Even if you already have a set weekly staff meeting in place or daily stand-up meeting routine, you might still have some work to do: Ninety-one percent of employees who answered our survey said their manager could improve how they share information. Ouch!
In particular, our survey found that 42% of employees want information shared more regularly. After all, fluency of information only happens with consistency. You’ll want to create a cadence with your updates — be it weekly meetings, daily updates, or quarterly round-ups. Decide what the right cadence is for your team, and stick with it regularly.
At the same time, in our survey, when we asked employees “Is there anything that you wished your manager shared less of?” we found that 20% of employees want their manager to share less about progress being made in the company. You may be thinking, “Huh? I thought folks wanted information more regularly?” Yes, these employees’ responses seem conflicting. But what’s can be inferred here is something more nuanced that our survey didn’t outright capture: While the content of information and the regularity of information is desired by employees, the amount of time and effort it takes to relay this information can be highly improved.
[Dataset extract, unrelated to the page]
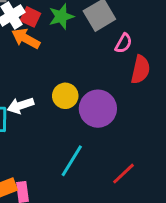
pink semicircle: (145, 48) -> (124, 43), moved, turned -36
Consider: How long are your weekly staff meetings taking? How arduous is it for your team to share out what they’re working on during a daily-stand-up meeting? Is there a way you can simplify or shorten those processes? And perhaps most importantly, are you making it clear why it’s important to share what’s being worked on?
Your team will be more willing to share what they’re working if they understand why spending the time to share is worth it in the first place is important.
That’s the point, in the end. You want your team saying “I had no idea we were working on that” a whole lot less — if not at all. Starting with these best practices here can help.